For now, nearcore timing is the only one that matters. Things will become more complicated once there are multiple client implementations. But knowing that nearcore can serve requests fast enough proves that it is possible to be at least as fast. However, we should be careful not to couple costs too tightly with the specific implementation of nearcore to allow for innovation in new clients.
The estimator code is part of the nearcore repository in the directory runtime/runtime-params-estimator.
For a practical guide on how to run the estimator, please take a look at Running the Estimator in the workflows chapter.
Code Structure
The estimator contains a binary and a library module. The main.rs contains the CLI arguments parsing code and logic to fill the test database.

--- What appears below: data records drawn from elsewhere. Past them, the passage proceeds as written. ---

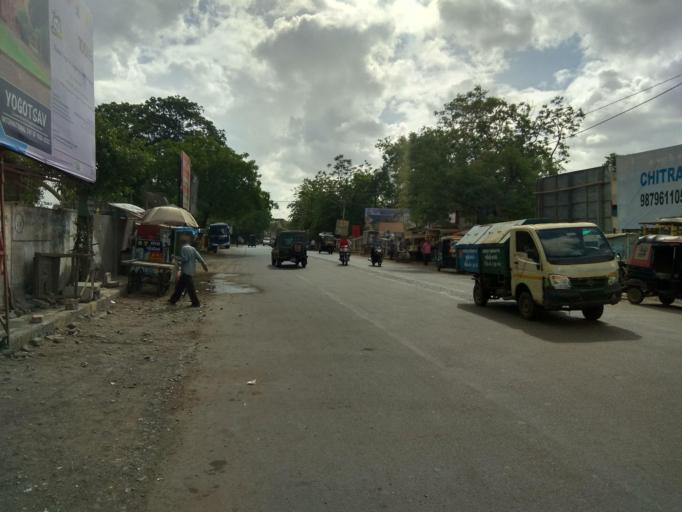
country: IN
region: Gujarat
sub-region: Bhavnagar
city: Bhavnagar
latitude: 21.7705
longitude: 72.1368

The interesting code lives in
lib.rs
and its submodules. The comments at the top of that file provide a
high-level overview of how estimations work. More details on specific
estimations are available as comments on the enum variants of Cost
in
costs.rs.
If you roughly understand the three files above, you already have a great
overview of the estimator.
estimator_context.rs
is another central file. A full estimation run creates a single
EstimatorContext
. Each estimation will use it to spawn a new Testbed
with a fresh database that contains the same data as the setup in the
estimator context.
Most estimations fill blocks with transactions to be executed and hand them to
Testbed::measure_blocks
. To allow for easy repetitions, the block is usually
filled by an instance of the
TransactionBuilder
,
which can be retrieved from a testbed.
But even filling blocks with transactions becomes repetitive since many parameters are estimated similarly. utils.rs has a collection of helpful functions that let you write estimations very quickly.
Estimation Metrics
The estimation code is generally not concerned with the metric used to estimate
gas. We use let clock = GasCost::measure();
and clock.elapsed()
to measure
the cost in whatever metric has been specified in the CLI argument --metric
.
But when you run estimations and especially when you want to interpret the
results, you want to understand the metric used. Available metrics are time
and icount
.
Starting with time
, this is a simple wall-clock time measurement. At the end
of the day, this is what counts in a validator setup. But unfortunately, this
metric is very dependent on the specific hardware and what else is running on
that hardware right now. Dynamic voltage and frequency scaling (DVFS) also plays
a role here. To a certain degree, all these factors can be controlled. But it
requires full control over a system (often not the case when running on
cloud-hosted VMs) and manual labor to set it up.
The other supported metric icount
is much more stable. It uses
qemu to emulate an x86 CPU. We then insert a custom
TCG plugin
(counter.c)
that counts the number of executed x86 instructions. It also intercepts system
calls and counts the number of bytes seen in sys_read
, sys_write
and their
variations. This gives an approximation for IO bytes, as seen on the interface
between the operating system and nearcore. To convert to gas, we use three
constants to multiply with instruction count, read bytes, and write bytes.
We run qemu inside a Docker container using the Podman runtime, to make sure the qemu and qemu
plugin versions match with system libraries. Make sure to add --containerize
when running with
--metric icount
.
The great thing about icount
is that you can run it on different machines and
it will always return the same result. It is not 100% deterministic but very
close, so it can usually detect code changes that degrade performance in major
ways.
The problem with icount
is how unrepresentative it is for real-life
performance. First, x86
instructions are not all equally complex. Second, how
many of them are executed per cycle depends on instruction level pipelining,
branch prediction, memory prefetching, and more CPU features like that which are
just not captured by an emulator like qemu. Third, the time it takes to serve
bytes in system calls depends less on the sum of all bytes and more on data
locality and how it can be cached in the OS page cache. But regardless of all
these inaccuracies, it can still be useful to compare different implementations
both measured using icount
.
From Estimations to Parameter Values
To calculate the final gas parameter values, there is more to be done than just running a single command. After all, these parameters are part of the protocol specification. They cannot be changed easily. And setting them to a wrong value can cause severe system instability.
Our current strategy is to run estimations with two different metrics and do so on standardized cloud hardware. The output is then sanity checked manually by several people. Based on that, the final gas parameter value is determined. Usually, it will be the higher output of the two metrics rounded up.
The PR #8031 to set the ed25519 verification gas parameters is a good example of how such an analysis and report could look like.
More details on the process will be added to this document in due time.